Working at the top of her form, writer/director Maggie Greenwald has crafted a richly textured, new American story with "Songcatcher." A movie that reveals the discovery of some of this country's most treasured cultural foundations, "Songcatcher" also interweaves three love stories and, with precise attention to period detail, creates an intimate yet hardly utopian community in the rugged mountains of Appalachia.
It is 1907, and doctor of musicology Lily Penleric (Janet McTeer) escapes her stifling career in the male-dominated world of academia, taking a trip into the mountains to visit her sister (Jane Adams), who runs a rural school. There she discovers the roots of what is today known as country music, and as she goes about documenting her discovery a whole world is opened up to her, and to us.
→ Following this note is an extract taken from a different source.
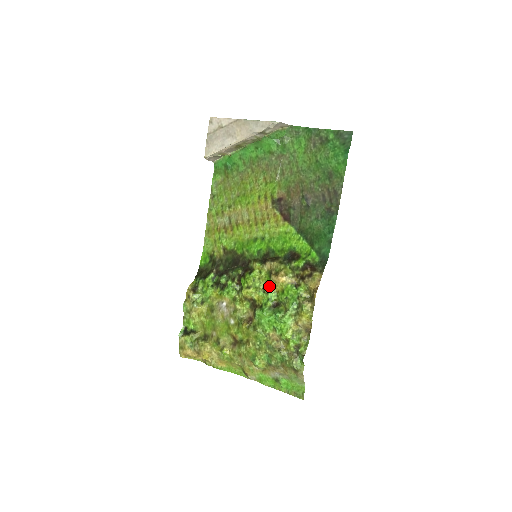
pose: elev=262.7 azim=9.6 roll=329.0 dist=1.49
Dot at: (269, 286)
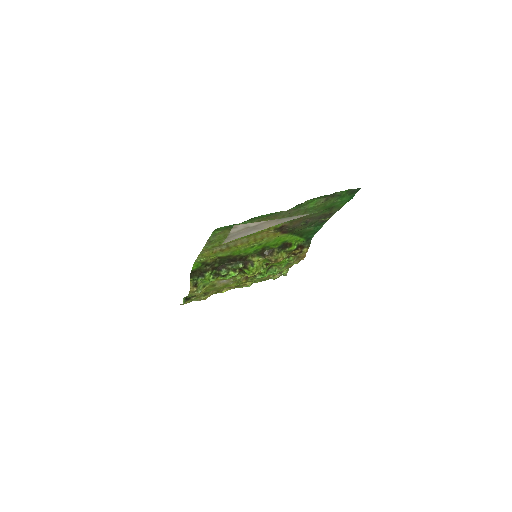
Dot at: (266, 263)
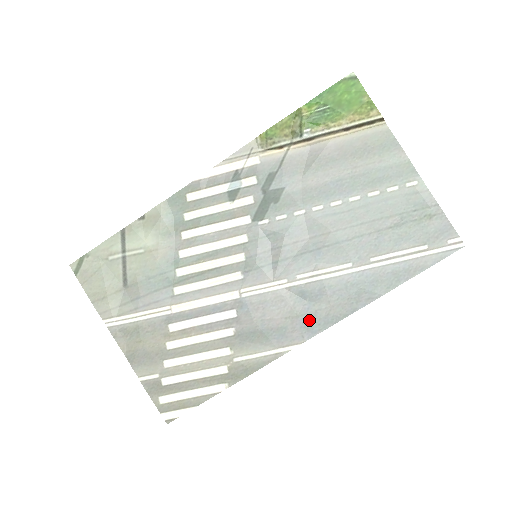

McTeer gives a tremendous performance as Penleric, and Aidan Quinn and Pat Carroll deliver memorable turns as fiercely independent - and fiercely proud -- mountain people. Seekers of new talent should keep an eye out for 13-year-old Emmy Rossum, who makes an understated, indelible debut. One of the most significant contributors to "Songcatcher" appears off-screen: musician and composer David Mansfield's vast knowledge of traditional American music informs just about everything we hear in the film, from ballads to bluegrass to Mansfield's own hauntingly romantic score. "Songcatcher" is produced by Ellen Rigas Venetis and Richard Miller.